Year After May 6 ‘Flash Crash,' Rumblings of a Stock Correction
A year ago, the Dow Jones Industrial Average crashed almost 1,000 points in a matter of minutes for reasons still unknown, shaking investor confidence and renewing concerns about the fragility of our economy and financial markets.
Since then, the Dow has made back that drop and then some, climbing 17 percent since that May 6 ‘Flash Crash.’
But despite this recovery, a broad range of strategists, investors and analysts fear a 10 percent-plus sell-off may be ahead. It just may take more than 15 minutes to unfold.
They cite increased leverage—investors using more borrowed money to buy stocks—indicating hot money is still at the controls a year later and has already caused a 3-day ‘Flash Crash’ in the silver market.
A peak in the economic recovery and the end of the Federal Reserve’s $600 billion bond-buying program in June are also among the reasons cited.
“We expect a pullback of roughly 10 percent in the S&P 500this summer after the Federal Reserve stops growing its holdings of long-dated securities,” said Doug Cliggot, chief U.S. equity strategist at Credit Suisse, who called the tech bubble pop a decade ago while at JPMorgan Chase.
“Our profit margin indicators—the rate of change in private sector compensation and the rate of change in the costs of intermediate goods—are flashing bright yellow this spring.”
After a drop Wednesday, the Dow is off a little more than 1 percent from its bull market high reached earlier in the week. Silver futures , on the other hand, are down 18 percent from their Friday close.
Even though this hasn’t held true in recent years, the stock market is entering a rather weak period seasonally.
Since 1950, the Dow has provided zero return, on average, from May through October, according to Alan Newman, author of the Crosscurrents newsletter. Newman also has another reasons why the market is particularly ripe for a selloff this May: the amount of borrowing used to buy stocks.
“Margin debt was up another $7.4 billion in March and now there are only nine months in which the level of leverage has ever been higher,” wrote Newman in his latest newsletter.
“Borrowed money was the basis for the housing bubble, borrowed money is the basis for the newest stock bubble.”
Stocks fell Wednesday after a measure of the service economy came in weaker than expected.

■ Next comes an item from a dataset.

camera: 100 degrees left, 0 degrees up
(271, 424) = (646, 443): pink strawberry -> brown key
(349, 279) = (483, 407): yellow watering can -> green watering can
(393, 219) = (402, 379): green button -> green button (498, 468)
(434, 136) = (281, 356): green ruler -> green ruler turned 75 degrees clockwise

That number followed disappointing employment data from private payroll services firm ADP. The official government jobs report for April is out this Friday.
In a note to clients making the rounds on trading floors this morning, Goldman Sachs hinted that the peak in the U.S. business cycle may be nearing, meaning its time for investors to reallocate to more defensive sectors and single stocks with big international sales.

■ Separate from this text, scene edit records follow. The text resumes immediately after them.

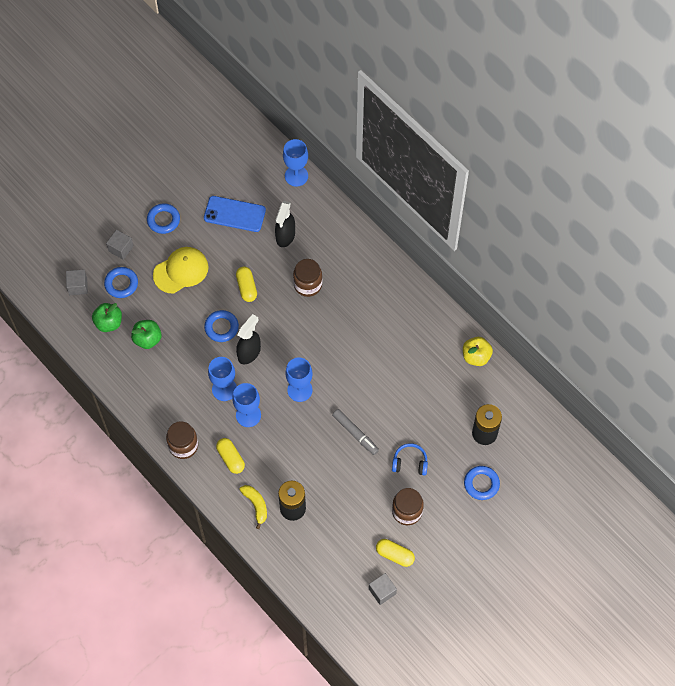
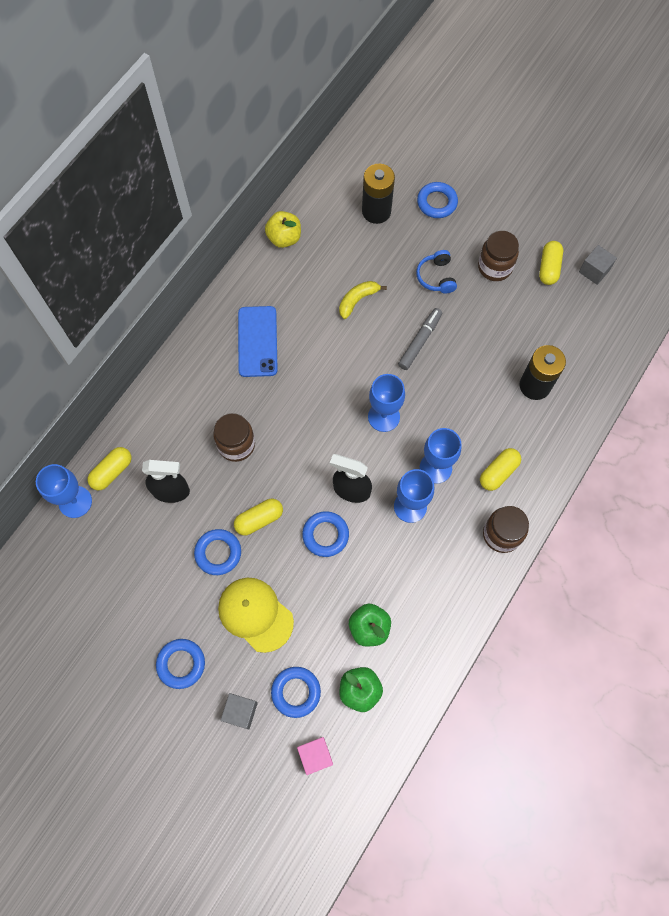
camera: 105 degrees left, 5 degrees up
(78, 286) = (315, 755): grey cube -> pink cube
(231, 257) = (218, 553): none -> blue ring
(234, 214) = (151, 567): blue phone -> blue phone (257, 341)
(256, 505) = (546, 427): yellow banana -> yellow banana (357, 300)
(311, 202) = (112, 472): none -> yellow capsule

They cited the slowing rate of growth in the manufacturing economy by the Institute for Supply Management.
“The ISM has posted four straight months above 60 and its highest level since 1983,” wrote David Kostin, Goldman’s portfolio strategist. “However, the rate of acceleration has slowed to neutral relative to last year.”
“Once the ISM peak has been reached and the rate of expansion is moving back towards neutral, historical performance supports more defensive positioning,” added Kostin.
To be sure, the bulls argue that the stock market is forecasting brighter times ahead, continuing its rise through turmoil in the Middle East, a nuclear crisis in Japan and political infighting over future fiscal plans.
“This market and economy is very resilient,” said Brian Kelly of Brian Kelly Capital. “Imagine how strong it would be if Japan and the Middle East did not occur.”
Still others believe a pullback of significant magnitude is inevitable, given that most of the market forces that are believed to have caused the May 5th crash have yet to be adequately addressed.
“Once again, the silver market shows the effects of what happens in a market when the momentum shift happens,” said David Greenberg of Greenberg Capital. “The electronic market just makes the move that much faster.”
Correction: The date of last year's "Flash Crash" was incorrect in an earlier version of this story. It is May 6, Not May 5.